Mindfulness Activity #74

Mindfulness Activity #74

Mindfulness to Atrocity

Sometimes mindfulness involves remaining present to emotions even when they are unpleasant. A great deal of injustice is possible because people turn away from feeling the suffering of others. It can either be too distant for us to connect to, or it can be so overwhelming that those who can, avoid.

Today’s mindfulness with art exercise involves just sitting and taking in this famous work by Pablo Picasso. Last summer, I was able to see this painting at the Reina Sofia Museum in Madrid. First, a little background on this piece which has become a rallying cry against war and violence.

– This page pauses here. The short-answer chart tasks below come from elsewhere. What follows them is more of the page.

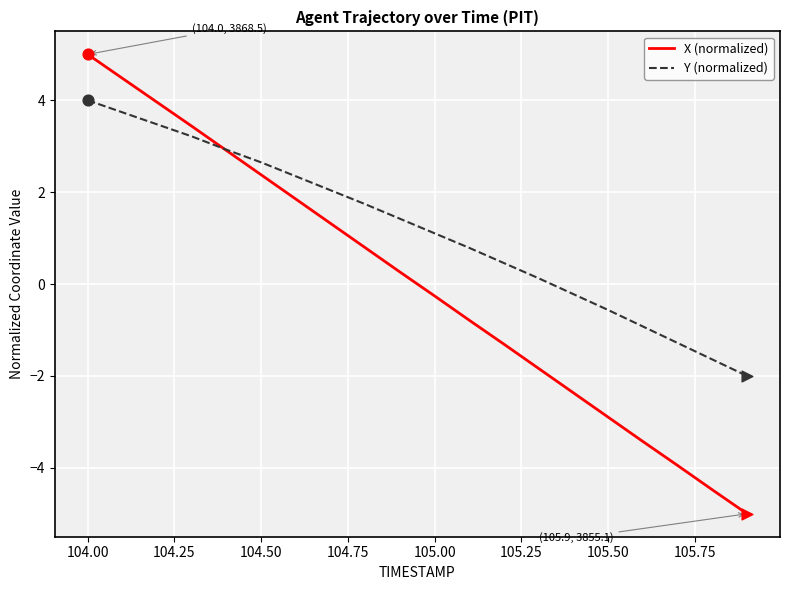

Which series has the largest total across all categories?

Y (normalized)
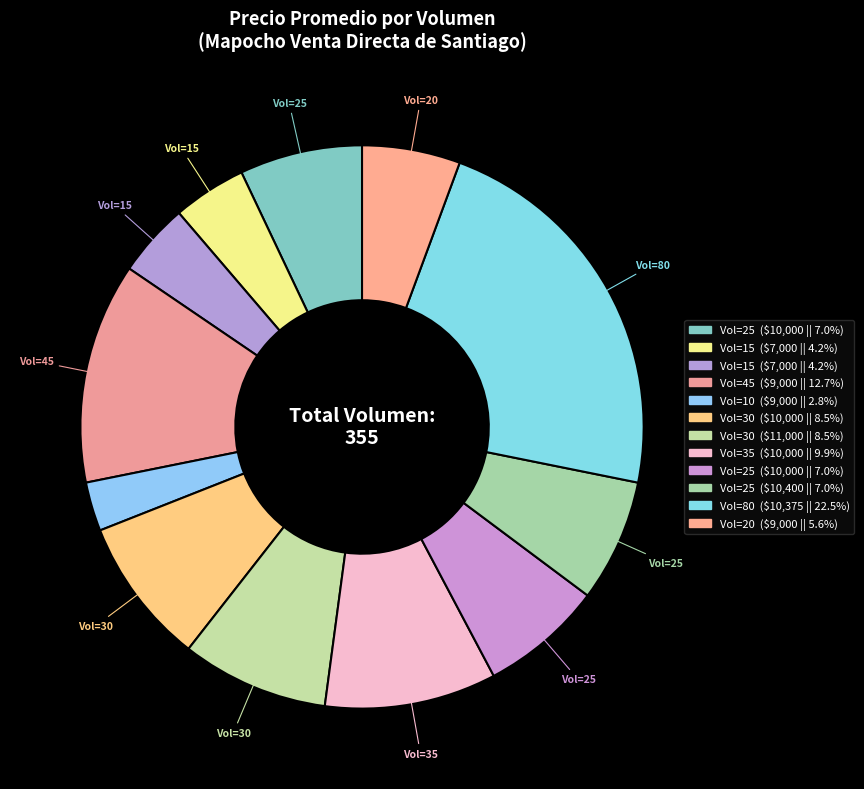

How many slices are in this pie chart?

12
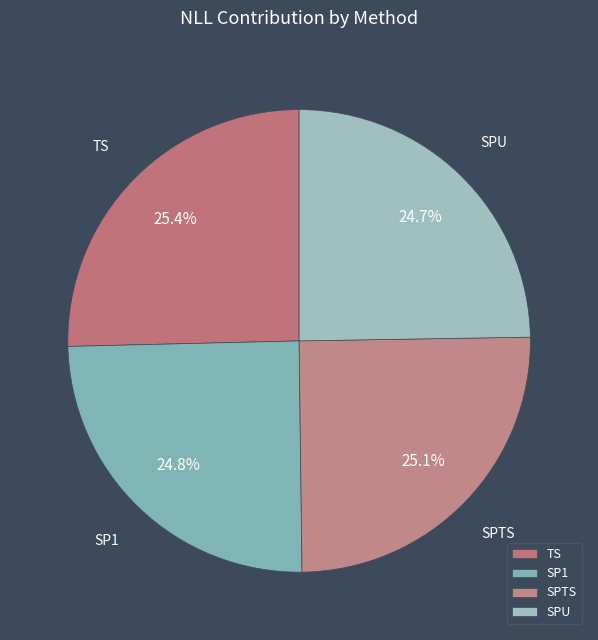

Does any single category account for the majority?

No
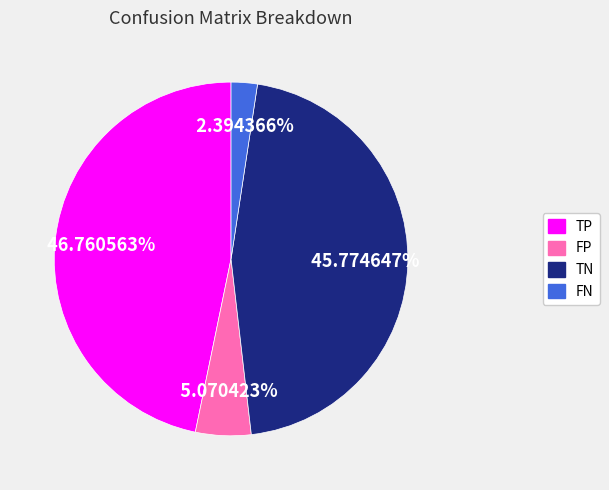

To the nearest percent, what portion does FN represent?

2%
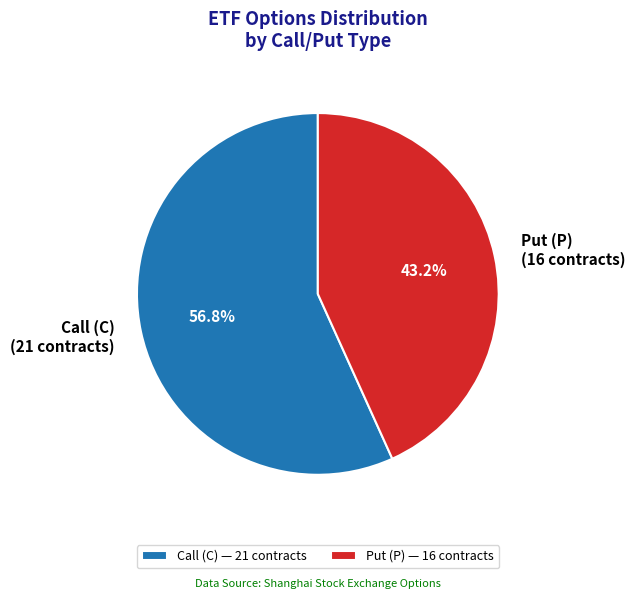

Combined, do Put (P) (16 contracts) and Call (C) (21 contracts) account for over 50%?

Yes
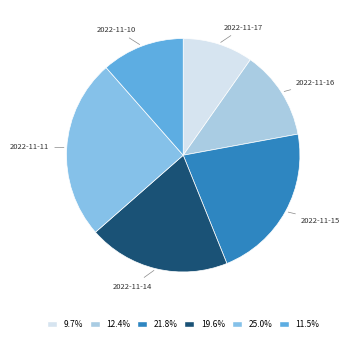

Which slice is the largest?

2022-11-11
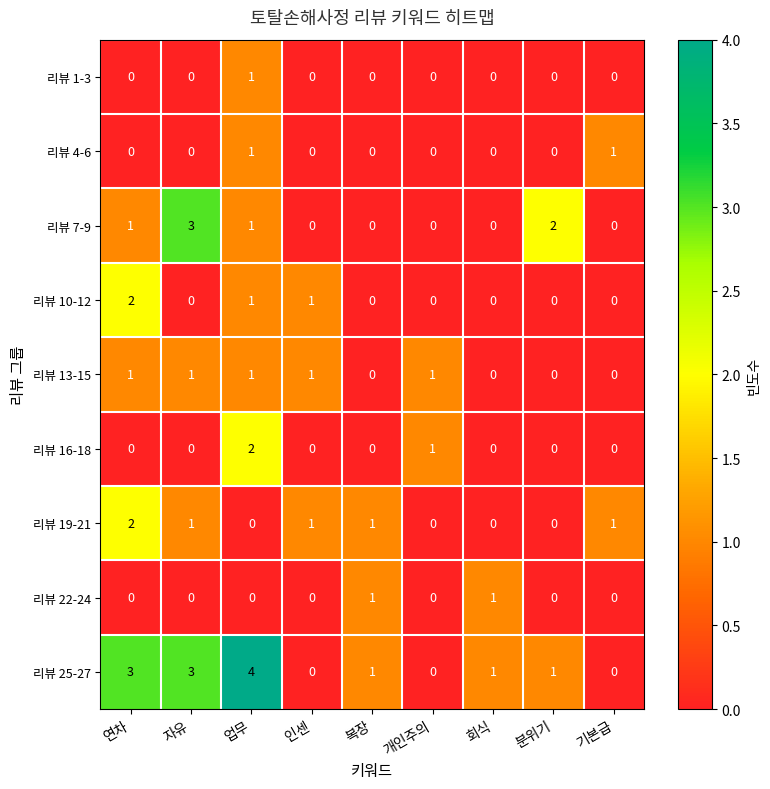

What is the greatest value displayed?

4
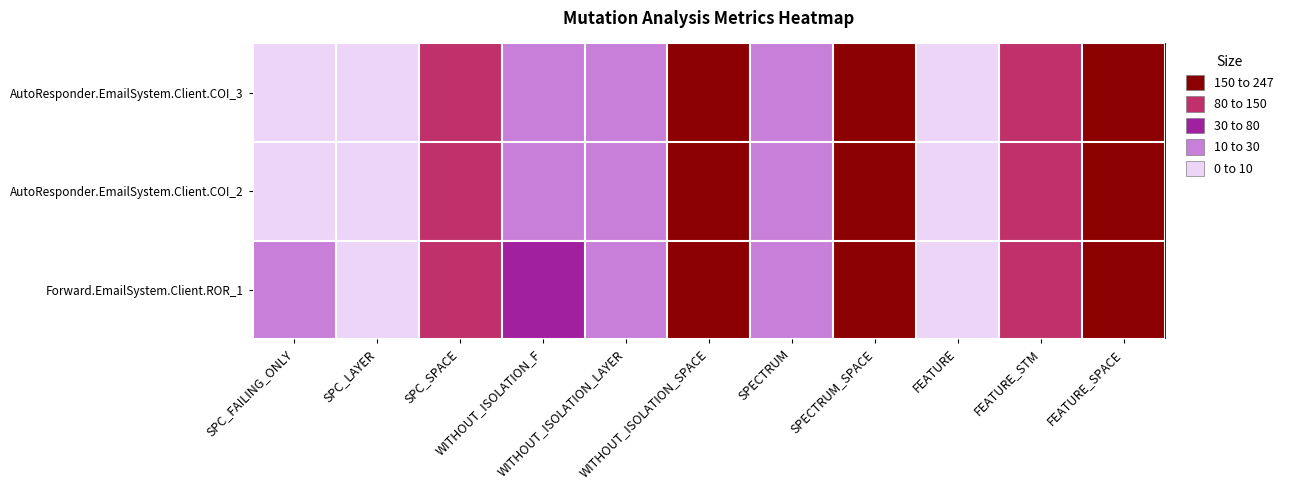

Which series has the widest spread of values?

AutoResponder.EmailSystem.Client.COI_3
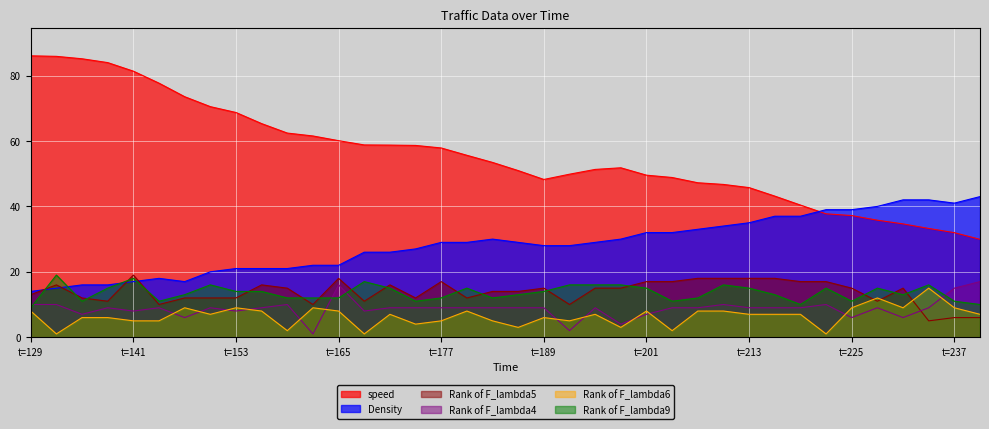

How many categories are shown in the chart?

38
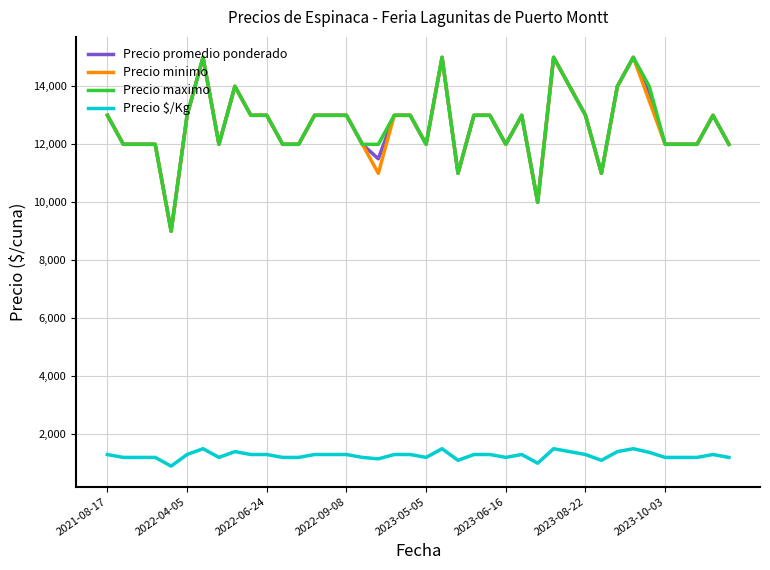

How many categories are shown in the chart?

40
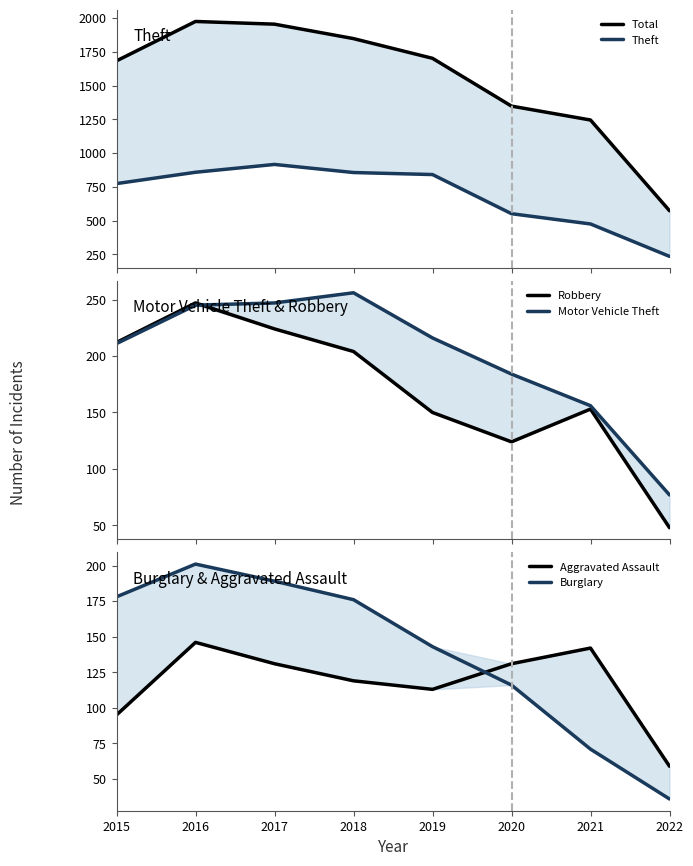

What is the sum of all Total values?

12329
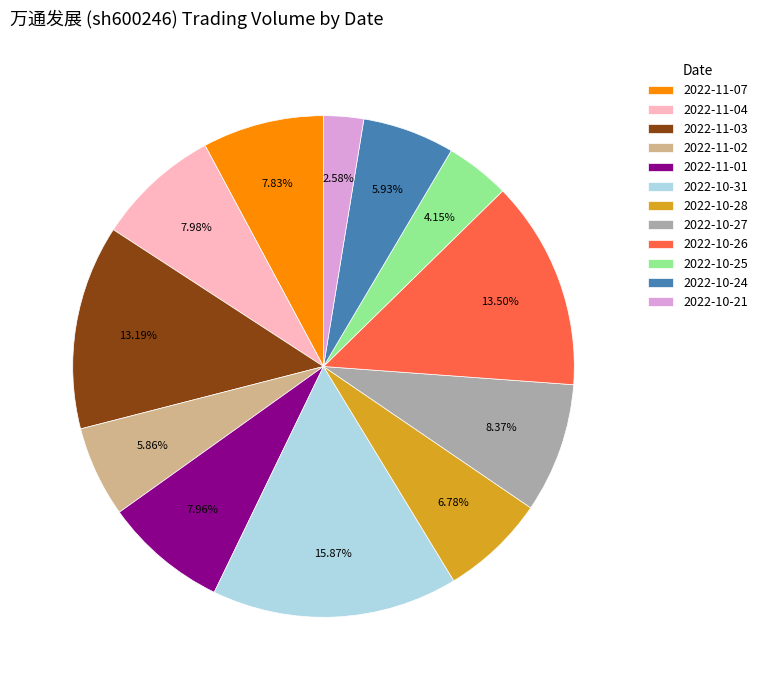

Between 2022-11-07 and 2022-10-26, which is larger?

2022-10-26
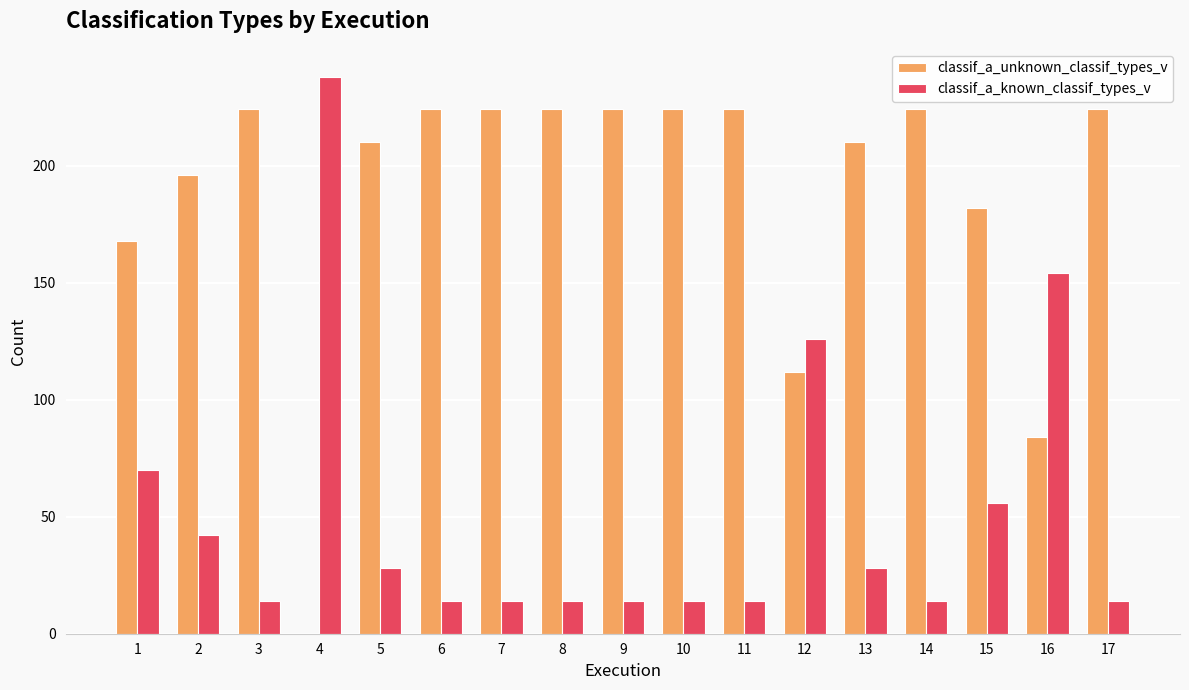

Is the value of classif_a_known_classif_types_v at 13 greater than the value of classif_a_unknown_classif_types_v at 11?

No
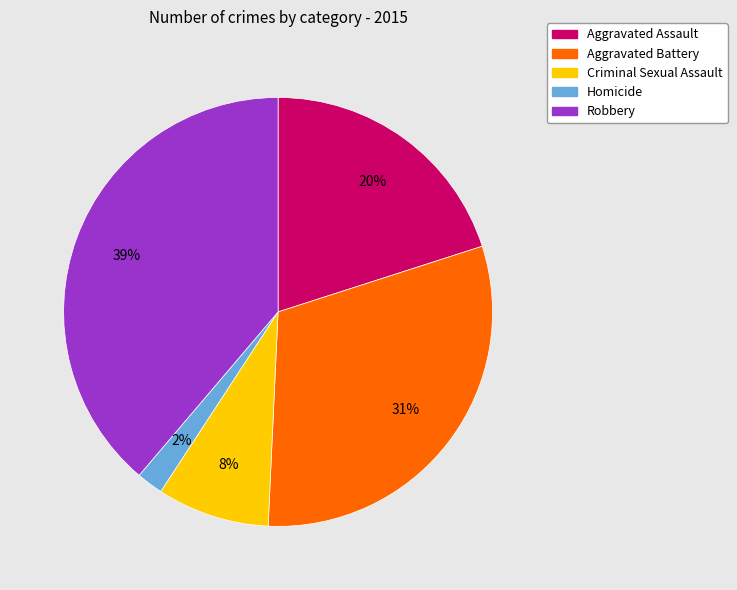

Which slice is the largest?

Robbery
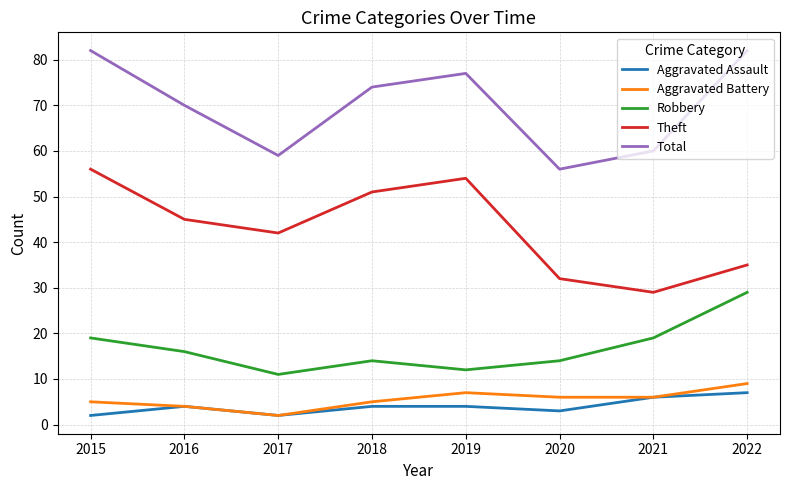

True or false: Total and Aggravated Assault intersect in this chart.

False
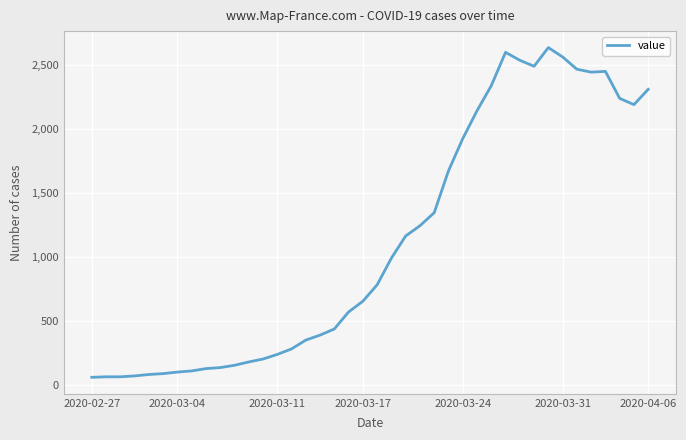

What is the smallest value displayed?

61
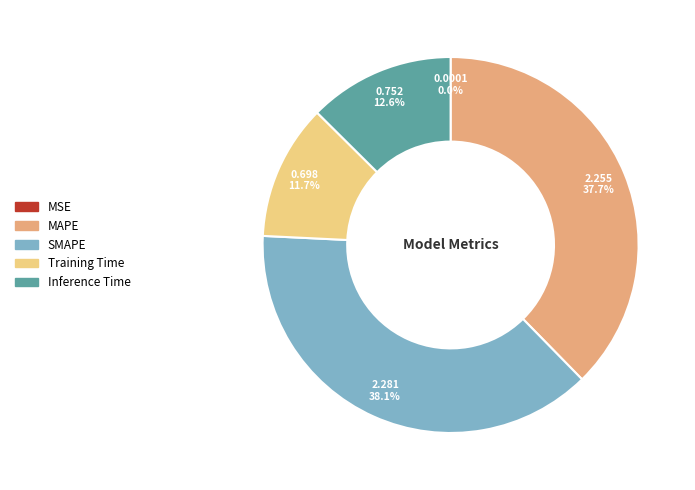

To the nearest percent, what portion does MAPE represent?

38%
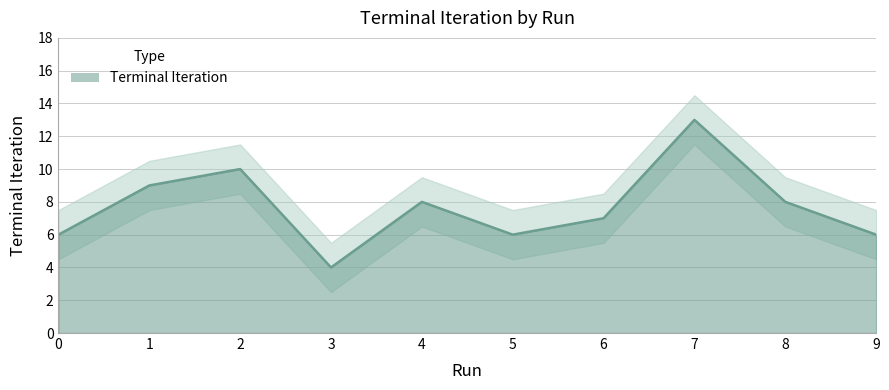

At which label is the value closest to 8?

4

In 1937, the Spanish republic asked Picasso to create a large composition for the Paris International Exhibition. This request occurred just after the most destructive event of the Spanish civil war: the bombing of the small Basque village of Guernica. This catastrophe was a result of Germany’s Nazis and Italy’s Fascists, who wished to show their support for Franco’s Nationalists in the face of the Republicans. Guernica was destroyed; hundreds had been killed or hurt, all of whom were innocent civilians. Picasso, who was living in Paris at the time, learnt about the ordeal through newspapers. Deeply moved by the testimonies he read and the photographs he saw, Guernica became his enraged cry against this absence of humanity. Picasso’s disdain of the war was evident, and when Nazi ambassador, Otto Abetz stood in front of the piece and asked Picasso if “it was [he] that had made this” Picasso defiantly replied “no, you did” ( from https://blog.artsper.com/en/a-closer-look/artwork-analysis-guernica-by-picasso/ )

So for this practice, set this timer for 5 minutes

When you hear the music, settle in, take a few breaths, and take in this painting using your vision. Notice details, and especially notice your own emotions and reactions. If you have thoughts, do not try to ignore them—take them in fully, but do not allow your attention to stray from the piece.

The task to extend this practice is to remain attentive—watching and listening to the suffering of others. Zen teaches that the suffering of even one of us is suffering of us all. To move past suffering into transformative action, we must see and accept fully the pain that is present. Thich Nhat Hanh taught that we do not need to know the answers to make change, we just need to be present, remain attuned to suffering, and work to cultivate compassion. Transformative change follows from this.